The beach was beautiful and the only civilization was a string of places offering fried fish and/or a hammock for the night. I wish I had brought some supplies because food and drink were a bit pricey. I didn´t even have enough pesos to get me through the two nights I planned to stay (and there was no electricity let alone ATM on the beach--although there are three towns inland). Luckily I found a French hostel owner who accepted dollars (at a crappy exchange rate) and I started a tab with him.

The only problem was an endless stream of vendors on the beach peddling cheap trinkets and massages. A local woman told me that tourism is down significantly in the past few years because Colombians are sick of the constant harassment on the beach. Overall, I found this a minor annoyance.

Here´s a shot of my ¨room¨(a thin matress on the sand with a mosquito net) at Mamo Ruth´s on the beach:

The views out my front door:

And, a sunset over the Caribbean Sea:

There wasn´t much to do on the island except chill out--and read a lot. The first night, there was some singing and dancing around a campfire with about 20 people.

Cartagena II

After heading off to Playa Blanca and Parque Tayrona (next post), I returned to Cartagena for two nights. The first night I hung out on the walls with a few Colombians. Here I am getting a free fake tatoo from Alejandro (in exhange for taking pictures to post on his website):

On my last night, I signed up for a party busride. They take you through some of the sights and give you unlimited rum while playing traditional music. I ended up with a group of urban planners from all over Latin America who were attending a conference, but it was pretty fun. Latin American 40 year olds are much more fun than their contemporaries from the U.S.

After the party bus I met up with a group of folks to head to the clubs. Unfortunately it was Wednesday night and there wasn´t much partying going on. Nonetheless, I ended up staying up to see the sun rise on the beach in the Boca Grande section of town (the other major part of Cartagena outside the walled city), with more Aguadiente.

A Note on Where to Stay

There were plenty of affordable places to stay in the Getsemani neighborhood just outside the Walled City. This neighborhood is reputed to be dangerous and walking around alone at night is not a great idea, but I never felt threatened. Casa Viena is the central gringo hostel, but it was filled up every time I tried to stay there (three separate times). On the same street, Hotel Familiar and another one right across the street offer private rooms for around $7.50.

Overall Impressions

Cartagena was by far my least favorite place in Colombia. For a variety of reasons, it just wasn´t ¨tranquilo.¨

First of all, there were cops and military everywhere--which was nice from a a safety point of view, but definitely didn´t contribute to a chill vibe.
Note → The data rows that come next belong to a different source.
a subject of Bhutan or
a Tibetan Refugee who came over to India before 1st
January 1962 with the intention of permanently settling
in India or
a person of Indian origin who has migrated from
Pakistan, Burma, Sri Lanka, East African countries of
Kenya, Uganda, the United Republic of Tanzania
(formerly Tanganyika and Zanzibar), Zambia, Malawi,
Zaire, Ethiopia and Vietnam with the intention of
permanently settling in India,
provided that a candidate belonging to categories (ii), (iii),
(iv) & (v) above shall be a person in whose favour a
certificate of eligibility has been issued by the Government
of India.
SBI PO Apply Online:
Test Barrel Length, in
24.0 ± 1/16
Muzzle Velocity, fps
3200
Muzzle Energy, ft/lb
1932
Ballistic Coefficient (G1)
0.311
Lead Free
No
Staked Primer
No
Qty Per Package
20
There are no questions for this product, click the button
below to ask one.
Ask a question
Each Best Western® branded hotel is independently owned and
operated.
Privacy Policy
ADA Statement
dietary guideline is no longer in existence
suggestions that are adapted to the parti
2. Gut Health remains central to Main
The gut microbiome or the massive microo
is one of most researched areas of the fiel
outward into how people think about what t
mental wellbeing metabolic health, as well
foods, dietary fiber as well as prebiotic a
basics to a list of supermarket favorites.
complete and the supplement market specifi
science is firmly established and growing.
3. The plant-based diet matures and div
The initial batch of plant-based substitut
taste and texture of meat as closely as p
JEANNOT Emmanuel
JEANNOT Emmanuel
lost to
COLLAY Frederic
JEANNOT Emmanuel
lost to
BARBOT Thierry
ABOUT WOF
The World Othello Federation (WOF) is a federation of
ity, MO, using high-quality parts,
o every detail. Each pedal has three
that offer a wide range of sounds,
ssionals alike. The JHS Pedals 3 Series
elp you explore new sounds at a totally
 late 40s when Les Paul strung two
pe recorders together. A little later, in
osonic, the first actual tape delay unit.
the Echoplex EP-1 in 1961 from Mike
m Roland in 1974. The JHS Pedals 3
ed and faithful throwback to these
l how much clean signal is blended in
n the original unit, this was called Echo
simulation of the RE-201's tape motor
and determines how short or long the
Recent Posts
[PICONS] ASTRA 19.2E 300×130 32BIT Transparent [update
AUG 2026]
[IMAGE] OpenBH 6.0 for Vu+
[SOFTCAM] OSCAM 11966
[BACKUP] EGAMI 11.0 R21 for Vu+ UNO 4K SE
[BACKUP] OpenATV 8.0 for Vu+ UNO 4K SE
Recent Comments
Plus, I´d heard stories of cops planting coke on gringos in order to extort bribes--the general consensus in Colombia is that you can never be sure the police are on your side.

Second, I always felt like I had a big scarlet G (for gringo) on my back whenever I walked around. Everyone was trying to make a buck off of me--selling me this useless trinket, or getting me to come to their club so they could push drugs and prostitutes on me, etc., etc. I even felt as though some of the folks I was hanging out with were more interested in getting me to pay for the next round of drinks than in me as a person.
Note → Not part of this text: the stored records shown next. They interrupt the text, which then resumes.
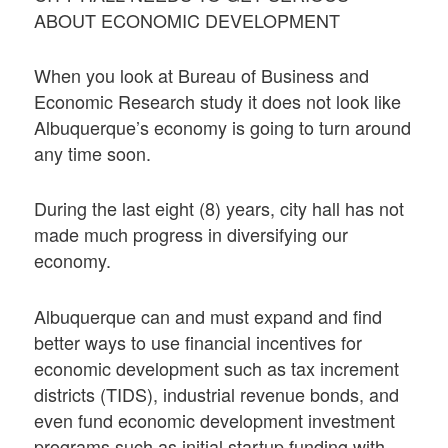
ABOUT ECONOMIC DEVELOPMENT
When you look at Bureau of Business and
Economic Research study it does not look like
Albuquerque’s economy is going to turn around
any time soon.
During the last eight (8) years, city hall has not
made much progress in diversifying our
economy.
Albuquerque can and must expand and find
better ways to use financial incentives for
economic development such as tax increment
districts (TIDS), industrial revenue bonds, and
even fund economic development investment
programs such as initial startup funding with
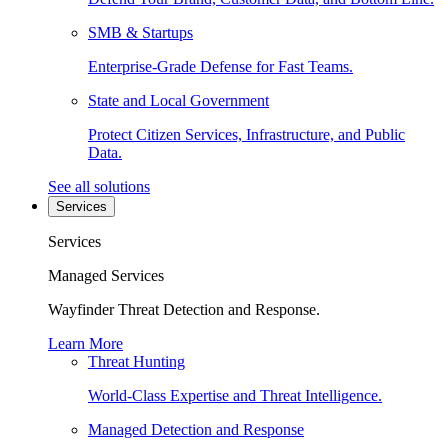
SMB & Startups
Enterprise-Grade Defense for Fast Teams.
State and Local Government
Protect Citizen Services, Infrastructure, and Public
Data.
See all solutions
Services
Services
Managed Services
Wayfinder Threat Detection and Response.
Learn More
Threat Hunting
World-Class Expertise and Threat Intelligence.
Managed Detection and Response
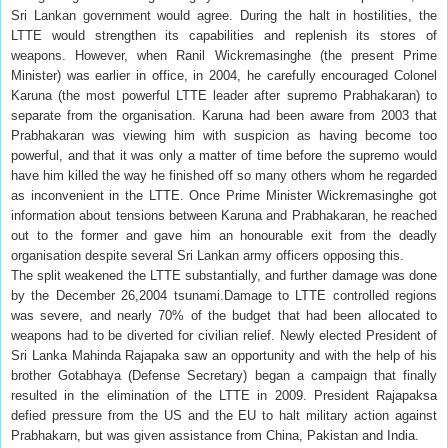
Sri Lankan government would agree. During the halt in hostilities, the
LTTE would strengthen its capabilities and replenish its stores of
weapons. However, when Ranil Wickremasinghe (the present Prime
Minister) was earlier in office, in 2004, he carefully encouraged Colonel
Karuna (the most powerful LTTE leader after supremo Prabhakaran) to
separate from the organisation. Karuna had been aware from 2003 that
Prabhakaran was viewing him with suspicion as having become too
powerful, and that it was only a matter of time before the supremo would
have him killed the way he finished off so many others whom he regarded
as inconvenient in the LTTE. Once Prime Minister Wickremasinghe got
information about tensions between Karuna and Prabhakaran, he reached
out to the former and gave him an honourable exit from the deadly
organisation despite several Sri Lankan army officers opposing this.
The split weakened the LTTE substantially, and further damage was done
by the December 26,2004 tsunami.Damage to LTTE controlled regions
was severe, and nearly 70% of the budget that had been allocated to
weapons had to be diverted for civilian relief. Newly elected President of
Sri Lanka Mahinda Rajapaka saw an opportunity and with the help of his
brother Gotabhaya (Defense Secretary) began a campaign that finally
resulted in the elimination of the LTTE in 2009. President Rajapaksa
defied pressure from the US and the EU to halt military action against
Prabhakarn, but was given assistance from China, Pakistan and India.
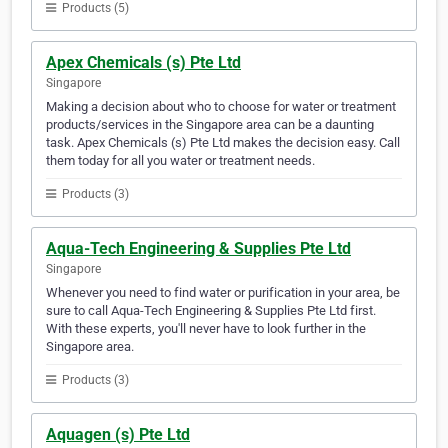
Products (5)
Apex Chemicals (s) Pte Ltd
Singapore
Making a decision about who to choose for water or treatment
products/services in the Singapore area can be a daunting
task. Apex Chemicals (s) Pte Ltd makes the decision easy. Call
them today for all you water or treatment needs.
Products (3)
Aqua-Tech Engineering & Supplies Pte Ltd
Singapore
Whenever you need to find water or purification in your area, be
sure to call Aqua-Tech Engineering & Supplies Pte Ltd first.
With these experts, you'll never have to look further in the
Singapore area.
Products (3)
Aquagen (s) Pte Ltd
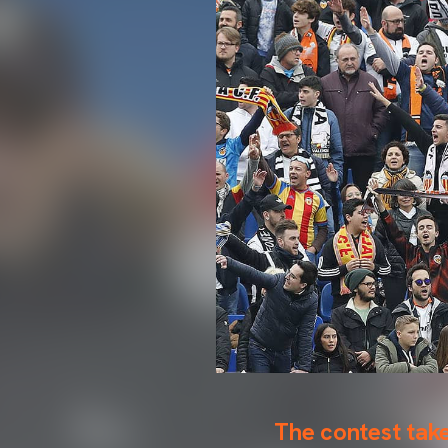
The contest tak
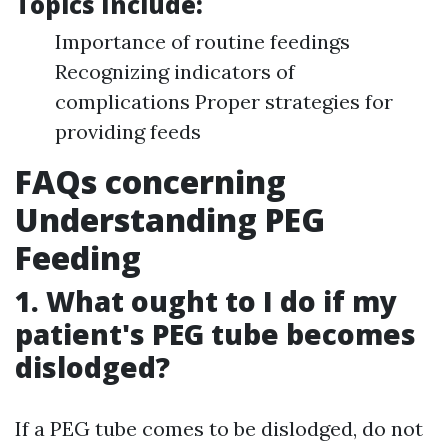
Topics Include:
Importance of routine feedings
Recognizing indicators of
complications Proper strategies for
providing feeds
FAQs concerning
Understanding PEG
Feeding
1. What ought to I do if my
patient's PEG tube becomes
dislodged?
If a PEG tube comes to be dislodged, do not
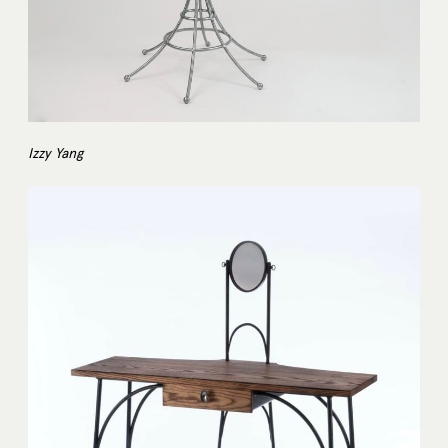
Izzy Yang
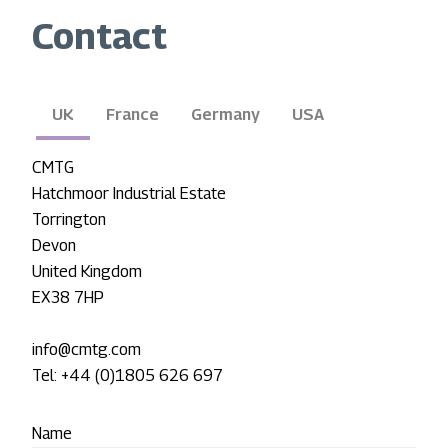
Contact
UK
France
Germany
USA
CMTG
Hatchmoor Industrial Estate
Torrington
Devon
United Kingdom
EX38 7HP
info@cmtg.com
Tel: +44 (0)1805 626 697
Name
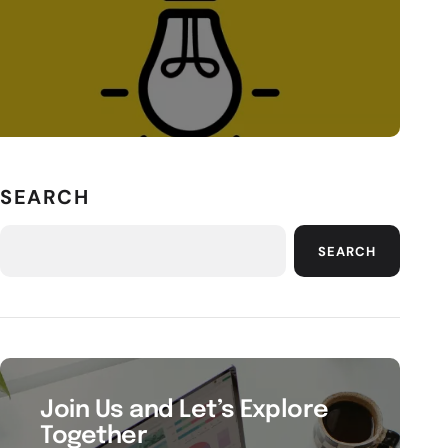
SEARCH
SEARCH
Join Us and Let’s Explore
Together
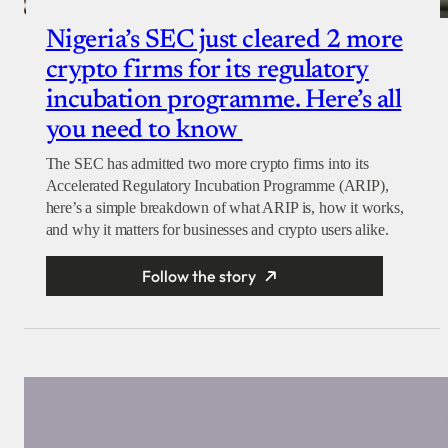
Nigeria’s SEC just cleared 2 more
crypto firms for its regulatory
incubation programme. Here’s all
you need to know
The SEC has admitted two more crypto firms into its
Accelerated Regulatory Incubation Programme (ARIP),
here’s a simple breakdown of what ARIP is, how it works,
and why it matters for businesses and crypto users alike.
Follow the story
The reality is that I do have more money than folks who live here, and I understand the need to make a buck off of tourists. But, I really didn´t appreciate the style of a lot of folks here. One guy named Joseph (watch out for him if you come to town) even had the nerve to tell me how we were friends and I was letting him down by not buying expensive drinks and cocaine in his bar--I mean give me a fucking break.

Finally, I definitely didn´t have the best of luck. As I mentioned at the top, the town was closed down when I arrived. My last night in town I was all ready for a big night and met up with some folks after the drinking bus, but it was a Wed and all the clubs were empty (at least those that were reasonably priced enough for our group).

So, I know a lot of people love Cartagena, and I´m sure I could have had a completely different experience on a different trip. But, it didn´t work out that well for me.